EXERCISE DIRECTIONS: Find the word "casing" in the listing, and copy out each line where it turns up.
───── EXTRACTED RECORDS
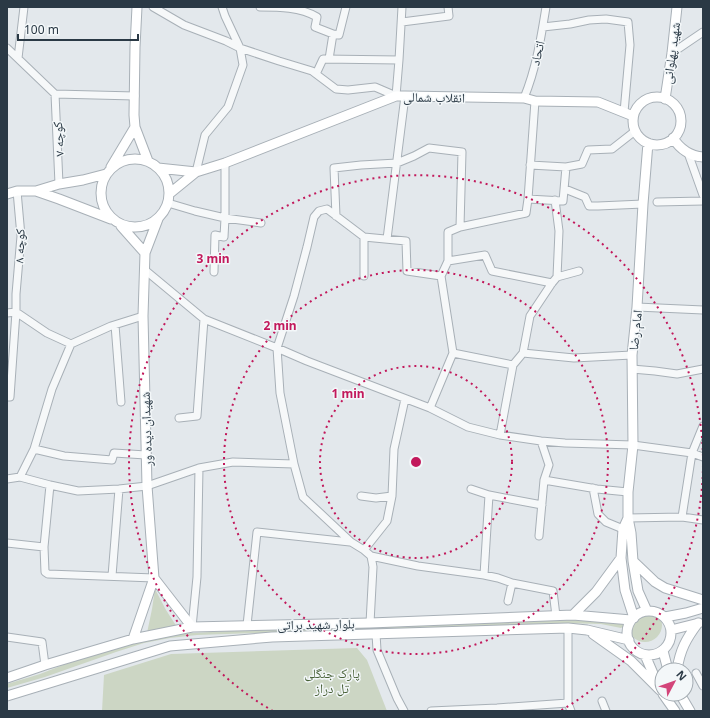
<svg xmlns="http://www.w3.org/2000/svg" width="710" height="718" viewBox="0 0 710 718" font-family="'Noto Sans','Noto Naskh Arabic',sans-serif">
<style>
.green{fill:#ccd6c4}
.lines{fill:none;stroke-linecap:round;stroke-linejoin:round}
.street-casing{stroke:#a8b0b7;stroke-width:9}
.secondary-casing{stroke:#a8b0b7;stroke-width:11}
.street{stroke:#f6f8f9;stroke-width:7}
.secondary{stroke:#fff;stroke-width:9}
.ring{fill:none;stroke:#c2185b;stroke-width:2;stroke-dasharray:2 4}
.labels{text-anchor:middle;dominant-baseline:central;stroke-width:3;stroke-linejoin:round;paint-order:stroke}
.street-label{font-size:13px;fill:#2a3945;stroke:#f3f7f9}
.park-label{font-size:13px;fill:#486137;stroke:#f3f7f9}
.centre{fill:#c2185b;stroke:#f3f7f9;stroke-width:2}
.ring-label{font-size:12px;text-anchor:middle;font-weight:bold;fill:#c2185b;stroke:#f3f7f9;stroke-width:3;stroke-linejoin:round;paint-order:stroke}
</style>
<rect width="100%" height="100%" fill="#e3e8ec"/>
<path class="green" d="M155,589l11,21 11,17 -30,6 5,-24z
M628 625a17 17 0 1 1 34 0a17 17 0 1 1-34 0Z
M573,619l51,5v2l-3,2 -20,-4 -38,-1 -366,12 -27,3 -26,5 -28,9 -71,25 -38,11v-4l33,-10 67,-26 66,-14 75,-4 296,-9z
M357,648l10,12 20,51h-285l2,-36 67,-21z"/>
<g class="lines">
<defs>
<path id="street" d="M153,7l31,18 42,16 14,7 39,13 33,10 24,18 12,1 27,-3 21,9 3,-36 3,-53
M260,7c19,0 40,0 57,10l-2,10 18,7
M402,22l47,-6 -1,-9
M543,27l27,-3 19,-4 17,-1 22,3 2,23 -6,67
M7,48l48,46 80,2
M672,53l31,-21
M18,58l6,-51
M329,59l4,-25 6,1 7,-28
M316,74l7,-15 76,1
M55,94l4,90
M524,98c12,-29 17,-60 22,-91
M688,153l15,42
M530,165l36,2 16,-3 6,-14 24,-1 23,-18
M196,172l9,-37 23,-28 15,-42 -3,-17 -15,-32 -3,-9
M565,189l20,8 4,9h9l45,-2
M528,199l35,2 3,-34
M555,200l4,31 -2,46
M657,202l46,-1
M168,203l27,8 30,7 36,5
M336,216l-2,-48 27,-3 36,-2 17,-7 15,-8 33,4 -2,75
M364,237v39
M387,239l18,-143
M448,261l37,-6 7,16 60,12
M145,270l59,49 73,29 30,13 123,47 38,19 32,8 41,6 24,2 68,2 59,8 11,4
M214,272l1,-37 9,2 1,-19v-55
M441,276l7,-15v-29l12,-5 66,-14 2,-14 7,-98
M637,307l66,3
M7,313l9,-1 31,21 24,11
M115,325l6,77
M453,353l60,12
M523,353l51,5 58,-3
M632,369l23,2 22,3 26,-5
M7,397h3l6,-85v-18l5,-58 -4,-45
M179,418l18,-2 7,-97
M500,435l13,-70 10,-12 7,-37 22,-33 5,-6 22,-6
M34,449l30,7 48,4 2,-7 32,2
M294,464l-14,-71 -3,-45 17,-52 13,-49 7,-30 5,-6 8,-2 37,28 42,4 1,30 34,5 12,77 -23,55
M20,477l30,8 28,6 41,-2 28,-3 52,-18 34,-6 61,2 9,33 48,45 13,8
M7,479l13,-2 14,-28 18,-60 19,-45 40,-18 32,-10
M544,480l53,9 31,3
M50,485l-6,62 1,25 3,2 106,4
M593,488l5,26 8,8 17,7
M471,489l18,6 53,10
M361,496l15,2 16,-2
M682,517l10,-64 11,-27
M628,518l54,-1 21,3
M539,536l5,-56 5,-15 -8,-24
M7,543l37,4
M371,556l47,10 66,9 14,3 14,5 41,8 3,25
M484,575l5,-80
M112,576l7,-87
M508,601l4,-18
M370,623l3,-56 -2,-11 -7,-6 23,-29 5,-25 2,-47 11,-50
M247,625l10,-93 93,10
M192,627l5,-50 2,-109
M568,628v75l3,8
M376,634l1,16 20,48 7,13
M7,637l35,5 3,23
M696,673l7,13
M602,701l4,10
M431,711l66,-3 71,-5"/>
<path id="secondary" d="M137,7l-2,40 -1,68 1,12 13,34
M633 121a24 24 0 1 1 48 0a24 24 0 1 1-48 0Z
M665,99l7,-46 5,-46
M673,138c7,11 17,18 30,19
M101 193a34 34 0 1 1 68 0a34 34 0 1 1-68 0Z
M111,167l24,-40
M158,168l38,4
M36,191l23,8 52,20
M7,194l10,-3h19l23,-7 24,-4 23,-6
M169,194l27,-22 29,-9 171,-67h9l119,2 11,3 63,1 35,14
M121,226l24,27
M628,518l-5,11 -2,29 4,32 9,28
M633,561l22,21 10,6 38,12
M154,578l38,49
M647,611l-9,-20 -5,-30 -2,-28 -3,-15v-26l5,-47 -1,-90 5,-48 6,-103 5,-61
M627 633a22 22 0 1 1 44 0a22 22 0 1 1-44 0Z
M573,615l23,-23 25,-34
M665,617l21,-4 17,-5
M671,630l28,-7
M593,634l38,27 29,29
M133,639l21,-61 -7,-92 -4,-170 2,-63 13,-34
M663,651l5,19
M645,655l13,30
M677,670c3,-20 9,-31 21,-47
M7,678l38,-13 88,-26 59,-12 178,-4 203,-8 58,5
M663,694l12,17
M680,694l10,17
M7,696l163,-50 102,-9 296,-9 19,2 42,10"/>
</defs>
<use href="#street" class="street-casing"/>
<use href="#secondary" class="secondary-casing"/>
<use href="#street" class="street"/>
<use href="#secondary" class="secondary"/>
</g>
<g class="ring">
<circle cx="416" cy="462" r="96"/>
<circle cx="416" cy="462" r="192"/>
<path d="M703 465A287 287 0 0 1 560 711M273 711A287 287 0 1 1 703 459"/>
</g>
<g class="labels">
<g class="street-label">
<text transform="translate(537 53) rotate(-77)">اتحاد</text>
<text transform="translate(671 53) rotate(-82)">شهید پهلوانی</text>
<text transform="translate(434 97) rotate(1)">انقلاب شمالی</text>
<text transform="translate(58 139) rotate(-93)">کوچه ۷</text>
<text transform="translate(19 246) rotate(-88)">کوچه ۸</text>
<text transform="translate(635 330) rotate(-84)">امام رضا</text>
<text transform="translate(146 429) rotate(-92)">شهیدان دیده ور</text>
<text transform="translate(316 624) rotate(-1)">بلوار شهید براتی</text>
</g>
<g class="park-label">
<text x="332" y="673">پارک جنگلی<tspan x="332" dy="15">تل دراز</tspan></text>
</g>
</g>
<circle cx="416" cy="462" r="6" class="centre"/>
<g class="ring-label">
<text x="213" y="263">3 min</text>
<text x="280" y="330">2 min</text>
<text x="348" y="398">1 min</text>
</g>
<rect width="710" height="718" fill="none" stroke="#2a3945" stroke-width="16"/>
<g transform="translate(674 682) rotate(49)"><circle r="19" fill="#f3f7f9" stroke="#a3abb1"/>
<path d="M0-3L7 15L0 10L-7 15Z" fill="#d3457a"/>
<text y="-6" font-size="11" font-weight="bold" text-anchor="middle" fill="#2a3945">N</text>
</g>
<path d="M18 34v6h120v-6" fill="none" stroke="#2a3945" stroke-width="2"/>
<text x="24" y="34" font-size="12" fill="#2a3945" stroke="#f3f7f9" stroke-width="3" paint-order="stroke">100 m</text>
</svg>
──────────
───── EXTRACTED RECORDS
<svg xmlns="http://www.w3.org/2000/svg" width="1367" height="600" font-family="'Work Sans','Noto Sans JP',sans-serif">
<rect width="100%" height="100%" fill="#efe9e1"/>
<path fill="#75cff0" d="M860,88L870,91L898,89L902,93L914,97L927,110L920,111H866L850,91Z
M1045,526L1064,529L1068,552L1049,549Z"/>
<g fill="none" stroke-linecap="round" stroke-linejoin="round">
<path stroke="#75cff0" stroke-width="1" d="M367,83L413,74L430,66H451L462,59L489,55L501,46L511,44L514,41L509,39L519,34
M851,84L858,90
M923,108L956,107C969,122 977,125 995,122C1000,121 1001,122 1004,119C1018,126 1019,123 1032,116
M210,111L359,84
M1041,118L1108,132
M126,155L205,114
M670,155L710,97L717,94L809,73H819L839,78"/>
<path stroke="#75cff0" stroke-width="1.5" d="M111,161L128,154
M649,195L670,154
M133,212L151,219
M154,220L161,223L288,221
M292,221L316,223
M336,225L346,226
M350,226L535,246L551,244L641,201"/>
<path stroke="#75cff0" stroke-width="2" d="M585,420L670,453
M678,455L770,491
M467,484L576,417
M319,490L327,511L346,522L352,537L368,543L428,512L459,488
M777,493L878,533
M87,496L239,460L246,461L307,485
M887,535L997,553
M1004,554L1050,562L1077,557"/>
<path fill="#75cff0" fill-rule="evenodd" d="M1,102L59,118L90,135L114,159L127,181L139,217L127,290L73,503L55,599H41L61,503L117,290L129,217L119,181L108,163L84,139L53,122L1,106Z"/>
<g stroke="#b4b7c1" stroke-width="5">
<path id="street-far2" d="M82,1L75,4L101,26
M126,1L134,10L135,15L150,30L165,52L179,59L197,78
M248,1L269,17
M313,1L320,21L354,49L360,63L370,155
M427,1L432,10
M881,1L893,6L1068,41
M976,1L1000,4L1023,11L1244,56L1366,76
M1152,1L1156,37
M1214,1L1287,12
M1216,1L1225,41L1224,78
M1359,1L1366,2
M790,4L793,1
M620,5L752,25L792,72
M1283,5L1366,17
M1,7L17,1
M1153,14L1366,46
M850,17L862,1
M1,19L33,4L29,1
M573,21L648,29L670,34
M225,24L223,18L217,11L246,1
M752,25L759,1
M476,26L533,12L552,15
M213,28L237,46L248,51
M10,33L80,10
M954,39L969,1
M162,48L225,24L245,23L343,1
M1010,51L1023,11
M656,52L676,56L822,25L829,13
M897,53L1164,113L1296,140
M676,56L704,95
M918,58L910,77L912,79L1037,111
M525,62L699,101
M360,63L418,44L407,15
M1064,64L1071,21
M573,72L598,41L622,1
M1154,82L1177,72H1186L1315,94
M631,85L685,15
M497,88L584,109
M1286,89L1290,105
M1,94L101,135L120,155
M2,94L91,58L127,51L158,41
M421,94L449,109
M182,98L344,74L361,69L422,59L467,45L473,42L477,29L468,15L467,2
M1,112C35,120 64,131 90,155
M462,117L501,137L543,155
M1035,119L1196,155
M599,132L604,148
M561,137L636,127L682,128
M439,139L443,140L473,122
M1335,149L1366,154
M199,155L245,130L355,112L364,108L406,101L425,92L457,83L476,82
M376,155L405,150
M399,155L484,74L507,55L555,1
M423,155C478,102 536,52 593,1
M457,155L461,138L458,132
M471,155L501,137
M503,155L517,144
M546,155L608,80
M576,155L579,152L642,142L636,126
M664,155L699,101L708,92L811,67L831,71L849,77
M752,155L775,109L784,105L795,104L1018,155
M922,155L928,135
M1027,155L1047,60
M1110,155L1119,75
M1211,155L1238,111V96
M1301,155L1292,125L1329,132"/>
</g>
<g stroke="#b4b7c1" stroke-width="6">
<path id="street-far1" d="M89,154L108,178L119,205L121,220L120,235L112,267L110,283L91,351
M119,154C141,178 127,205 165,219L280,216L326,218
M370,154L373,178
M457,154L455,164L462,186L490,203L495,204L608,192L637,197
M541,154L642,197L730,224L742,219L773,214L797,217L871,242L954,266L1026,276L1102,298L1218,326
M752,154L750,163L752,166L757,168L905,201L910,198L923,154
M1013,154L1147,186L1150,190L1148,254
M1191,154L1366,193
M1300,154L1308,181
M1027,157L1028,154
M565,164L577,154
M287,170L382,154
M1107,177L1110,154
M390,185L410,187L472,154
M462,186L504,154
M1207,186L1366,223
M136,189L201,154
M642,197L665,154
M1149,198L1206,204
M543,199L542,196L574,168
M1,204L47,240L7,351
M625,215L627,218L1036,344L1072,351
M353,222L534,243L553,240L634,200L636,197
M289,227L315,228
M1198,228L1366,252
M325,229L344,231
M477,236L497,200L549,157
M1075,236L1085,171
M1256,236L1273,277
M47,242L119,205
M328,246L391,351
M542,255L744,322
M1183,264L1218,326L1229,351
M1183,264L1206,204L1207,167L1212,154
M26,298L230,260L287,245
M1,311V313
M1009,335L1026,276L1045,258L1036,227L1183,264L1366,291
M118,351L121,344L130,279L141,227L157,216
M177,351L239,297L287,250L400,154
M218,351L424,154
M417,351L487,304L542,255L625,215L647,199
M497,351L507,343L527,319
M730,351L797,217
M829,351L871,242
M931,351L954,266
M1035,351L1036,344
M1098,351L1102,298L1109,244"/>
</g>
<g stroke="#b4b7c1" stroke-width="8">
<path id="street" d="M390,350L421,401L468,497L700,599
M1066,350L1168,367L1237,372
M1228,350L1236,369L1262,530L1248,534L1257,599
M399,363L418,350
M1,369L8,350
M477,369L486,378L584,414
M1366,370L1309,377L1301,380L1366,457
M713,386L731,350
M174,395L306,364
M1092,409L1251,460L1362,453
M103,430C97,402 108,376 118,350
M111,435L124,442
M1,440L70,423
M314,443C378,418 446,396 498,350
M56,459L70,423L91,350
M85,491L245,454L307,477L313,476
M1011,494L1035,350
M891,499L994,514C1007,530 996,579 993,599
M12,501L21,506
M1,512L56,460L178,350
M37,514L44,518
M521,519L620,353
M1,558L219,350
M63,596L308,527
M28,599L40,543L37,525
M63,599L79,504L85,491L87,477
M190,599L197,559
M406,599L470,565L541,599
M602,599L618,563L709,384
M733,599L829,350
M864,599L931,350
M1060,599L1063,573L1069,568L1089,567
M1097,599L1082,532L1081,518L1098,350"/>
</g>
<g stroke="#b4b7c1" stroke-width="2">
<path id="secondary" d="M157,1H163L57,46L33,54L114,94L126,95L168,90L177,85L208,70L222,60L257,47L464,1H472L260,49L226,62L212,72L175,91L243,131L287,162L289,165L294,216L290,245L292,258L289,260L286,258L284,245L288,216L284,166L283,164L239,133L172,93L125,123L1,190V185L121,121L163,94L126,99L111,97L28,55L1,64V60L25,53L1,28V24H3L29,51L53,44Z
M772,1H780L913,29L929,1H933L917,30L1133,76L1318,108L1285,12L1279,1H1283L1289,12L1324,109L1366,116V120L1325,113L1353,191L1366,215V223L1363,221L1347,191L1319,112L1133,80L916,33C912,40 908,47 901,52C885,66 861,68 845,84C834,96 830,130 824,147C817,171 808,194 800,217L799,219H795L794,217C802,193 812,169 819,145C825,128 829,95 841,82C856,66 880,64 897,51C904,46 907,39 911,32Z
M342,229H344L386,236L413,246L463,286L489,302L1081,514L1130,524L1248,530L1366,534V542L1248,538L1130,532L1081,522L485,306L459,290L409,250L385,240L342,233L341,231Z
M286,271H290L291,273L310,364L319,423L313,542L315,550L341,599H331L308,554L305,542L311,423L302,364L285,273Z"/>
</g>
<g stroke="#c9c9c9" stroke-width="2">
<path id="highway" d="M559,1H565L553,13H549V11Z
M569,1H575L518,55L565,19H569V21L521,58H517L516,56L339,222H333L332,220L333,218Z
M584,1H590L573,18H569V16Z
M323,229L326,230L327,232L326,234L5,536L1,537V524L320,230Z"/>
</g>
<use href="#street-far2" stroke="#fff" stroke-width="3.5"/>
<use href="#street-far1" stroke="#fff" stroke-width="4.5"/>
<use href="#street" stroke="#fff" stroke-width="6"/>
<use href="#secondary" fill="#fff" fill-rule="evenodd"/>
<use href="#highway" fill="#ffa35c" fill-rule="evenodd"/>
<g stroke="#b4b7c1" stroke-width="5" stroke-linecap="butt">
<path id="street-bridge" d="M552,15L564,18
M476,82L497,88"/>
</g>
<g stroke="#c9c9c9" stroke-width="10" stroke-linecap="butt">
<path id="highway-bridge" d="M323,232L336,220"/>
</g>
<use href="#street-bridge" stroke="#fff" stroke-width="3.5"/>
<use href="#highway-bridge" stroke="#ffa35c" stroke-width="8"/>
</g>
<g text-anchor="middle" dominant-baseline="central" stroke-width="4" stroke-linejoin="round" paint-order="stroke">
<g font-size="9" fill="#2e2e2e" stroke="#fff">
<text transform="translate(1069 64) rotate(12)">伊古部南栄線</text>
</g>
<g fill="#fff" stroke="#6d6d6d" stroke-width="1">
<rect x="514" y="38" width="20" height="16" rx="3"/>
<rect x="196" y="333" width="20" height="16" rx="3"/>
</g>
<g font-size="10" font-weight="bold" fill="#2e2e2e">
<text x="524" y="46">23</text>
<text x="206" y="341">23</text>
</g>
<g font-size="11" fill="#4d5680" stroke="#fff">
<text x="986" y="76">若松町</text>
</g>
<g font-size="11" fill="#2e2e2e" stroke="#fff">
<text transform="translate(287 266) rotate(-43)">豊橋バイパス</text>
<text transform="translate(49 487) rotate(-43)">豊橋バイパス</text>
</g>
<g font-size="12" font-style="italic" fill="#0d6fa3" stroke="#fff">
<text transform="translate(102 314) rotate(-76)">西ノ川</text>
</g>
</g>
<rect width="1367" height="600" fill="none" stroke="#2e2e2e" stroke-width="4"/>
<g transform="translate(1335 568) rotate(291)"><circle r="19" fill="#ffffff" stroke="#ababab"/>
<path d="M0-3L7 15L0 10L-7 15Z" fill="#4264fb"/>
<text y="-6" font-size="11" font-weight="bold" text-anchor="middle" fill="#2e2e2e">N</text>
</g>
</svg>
──────────
RESULT OF THIS TASK:
.street-casing{stroke:#a8b0b7;stroke-width:9}
.secondary-casing{stroke:#a8b0b7;stroke-width:11}
<use href="#street" class="street-casing"/>
<use href="#secondary" class="secondary-casing"/>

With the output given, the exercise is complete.